Sally Davies, churchwarden and school governor, said: "I felt it was important that the children knew the symbolism of all the items and the structure of the service, including the presentation, the oath, the anointing, the giving of the gold gifts and the crowning. We used children as the guides, so they could explain what everything meant.
"Year 5 wrote some beautiful prayers for the King. We had a special song, which encased the National Anthem in it. Our king and queen were five and four, but were absolutely regal in everything they did. And our Archbishop took his role very seriously.
"The links we have between the church and school mean that the children feel completely comfortable when they come to church - they call it 'our church'. They are there at Christmas, Easter or Harvest, they feel at home there with our church community."
Headteacher Elizabeth Chambers was delighted that the pupils had performed so well, and full of praise for those who had put it together.
"It was our school council who said they wanted to know more about the Coronation," she said. "And those pupils especially wanted to know more about the service that will take place in Westminster Abbey.
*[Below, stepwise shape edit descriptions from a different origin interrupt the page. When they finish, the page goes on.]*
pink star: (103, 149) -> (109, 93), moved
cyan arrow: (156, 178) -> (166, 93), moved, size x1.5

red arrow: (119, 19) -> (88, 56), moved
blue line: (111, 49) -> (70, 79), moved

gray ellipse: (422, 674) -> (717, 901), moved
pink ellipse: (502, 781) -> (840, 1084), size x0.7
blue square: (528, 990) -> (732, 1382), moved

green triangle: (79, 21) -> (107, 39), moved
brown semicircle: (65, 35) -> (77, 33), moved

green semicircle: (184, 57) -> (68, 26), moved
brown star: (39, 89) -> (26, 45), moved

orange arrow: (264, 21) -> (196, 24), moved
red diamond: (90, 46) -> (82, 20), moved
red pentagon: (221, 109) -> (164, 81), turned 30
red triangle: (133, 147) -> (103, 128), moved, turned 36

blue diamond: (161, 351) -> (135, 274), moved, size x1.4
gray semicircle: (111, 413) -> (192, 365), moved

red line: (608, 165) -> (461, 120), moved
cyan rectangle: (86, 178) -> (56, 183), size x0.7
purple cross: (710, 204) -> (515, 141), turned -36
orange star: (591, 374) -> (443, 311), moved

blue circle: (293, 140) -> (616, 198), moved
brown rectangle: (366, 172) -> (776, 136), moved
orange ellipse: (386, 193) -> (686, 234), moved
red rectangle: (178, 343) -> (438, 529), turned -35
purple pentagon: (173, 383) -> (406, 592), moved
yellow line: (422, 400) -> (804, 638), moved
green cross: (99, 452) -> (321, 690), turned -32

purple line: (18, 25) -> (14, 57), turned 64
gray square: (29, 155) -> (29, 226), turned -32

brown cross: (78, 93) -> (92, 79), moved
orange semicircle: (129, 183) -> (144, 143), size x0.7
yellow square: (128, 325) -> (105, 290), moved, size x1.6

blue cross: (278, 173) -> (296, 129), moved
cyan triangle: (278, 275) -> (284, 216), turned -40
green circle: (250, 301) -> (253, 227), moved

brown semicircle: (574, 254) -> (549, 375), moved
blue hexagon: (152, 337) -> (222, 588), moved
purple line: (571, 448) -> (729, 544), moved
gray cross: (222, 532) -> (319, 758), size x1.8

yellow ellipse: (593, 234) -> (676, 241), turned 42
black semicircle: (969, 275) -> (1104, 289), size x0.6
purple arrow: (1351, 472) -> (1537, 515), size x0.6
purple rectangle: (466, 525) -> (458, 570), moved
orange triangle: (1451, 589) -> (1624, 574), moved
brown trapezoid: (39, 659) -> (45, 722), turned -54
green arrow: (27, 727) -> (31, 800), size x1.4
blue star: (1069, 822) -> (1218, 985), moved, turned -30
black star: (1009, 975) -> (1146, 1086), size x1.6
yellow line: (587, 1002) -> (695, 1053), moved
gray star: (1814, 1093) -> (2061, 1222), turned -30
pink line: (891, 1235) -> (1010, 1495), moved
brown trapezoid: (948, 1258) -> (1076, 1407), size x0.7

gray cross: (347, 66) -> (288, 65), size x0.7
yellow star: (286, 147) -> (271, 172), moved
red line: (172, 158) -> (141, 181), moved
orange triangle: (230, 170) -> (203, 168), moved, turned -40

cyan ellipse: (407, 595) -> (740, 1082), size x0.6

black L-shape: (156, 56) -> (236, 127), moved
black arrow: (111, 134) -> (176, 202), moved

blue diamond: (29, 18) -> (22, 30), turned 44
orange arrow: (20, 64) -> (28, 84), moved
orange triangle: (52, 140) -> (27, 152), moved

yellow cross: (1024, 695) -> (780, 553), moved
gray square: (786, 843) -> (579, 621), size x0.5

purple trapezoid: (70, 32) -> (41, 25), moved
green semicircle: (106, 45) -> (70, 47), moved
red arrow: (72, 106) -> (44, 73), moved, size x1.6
So we worked with Sally to create a shortened version of the service. It helps them to understand the importance of God and the Christian faith as part of this event.
"Sally and the vicar Steve come in once a week, and the collective worship is a real team effort. I pick a theme or a value for us to focus on each half-term, and we work together to reinforce that. The children love having the team from Holy Trinity Church in, as they've built up a real relationship with them. Some of them know Sally, as she runs the Church Mice group for children at the church.
"For me, it's a real strength to have different voices communicating the same message - they hear about faith from church, home and in school."